I’ve always been partial to classic architecture, exuding history through its pores. Yet, when I think of classical architecture I envision St. Peter’s Basilica and other extravagant 16th century Italian works.
Modern architecture, to me, has a tendency to look the same, often an oversimplification of what architecture could potentially represent. Clearly not always the case, I still believe the rich cultural and historical significance of classic architecture are unsurpassed by the works of today. What do you think?
Heavy debate exists over the potential relationship between classical and modern architecture. Although the differences in style and form are most apparent, the materials used in classic, or historic, architecture differ greatly from those used in modern.
Technology plays a critical role in the inherit differences between the approaches. While most classic buildings utilize materials that were readily available such as brick and timber, modern structures tend to use industrialized materials such as glass and steel.
The mixture of the two disciplines is both intriguing and controversial. Some believe, a very contrasting and bold design is achieved, unparalleled by most one-dimensional works. While many enjoy the combination of old and new, others prefer the original structures to remain uncorrupted.
There are several different ways in which modern design is incorporated into classic architecture. Occasionally architects are given the opportunity to create an extension on a classic building, where the fusion of aged and contemporary is created.
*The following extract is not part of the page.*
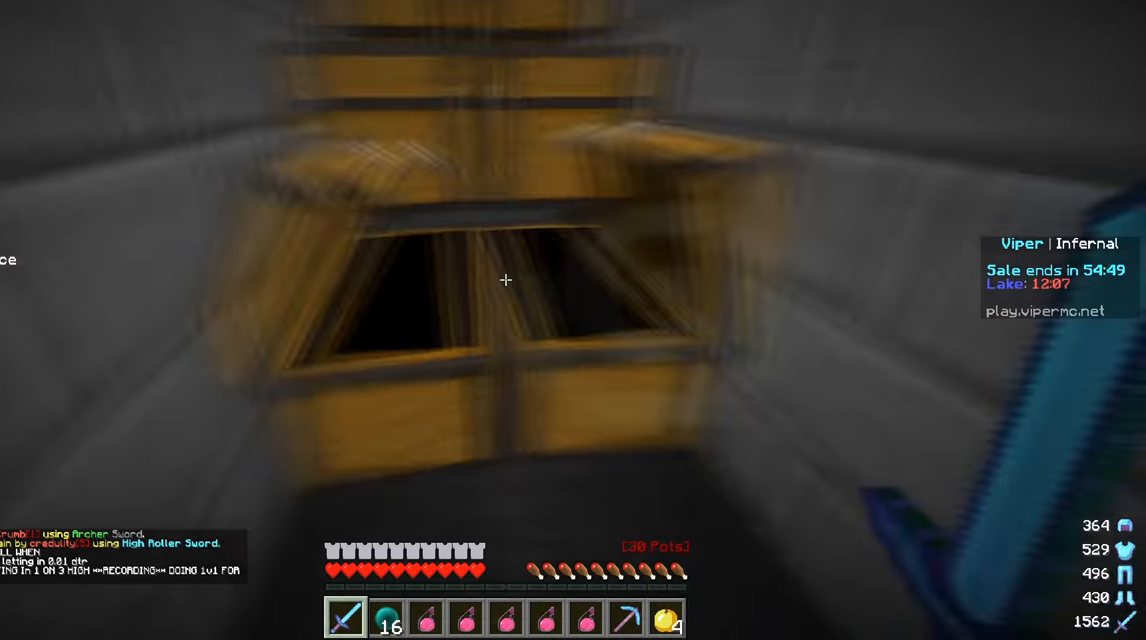
{"keys": [], "mouse": ["right"], "events": [[166, "w", "down"], [400, "mouse_right", "down"], [500, "w", "up"]]}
Often these works are among the most controversial.
The modern piece may also serve as a connector, a sort of bridge between the two styles.
Or, the piece may be completely unattached, not to negate from the importance of the historic building it is meant to complement.
Which approach do you find most effective?
Is there a successful way to create a harmonious relationship between classical and modern architecture, or should the styles remain separate?
Do you know of an example of the relationship between these two disciplines, either good or bad?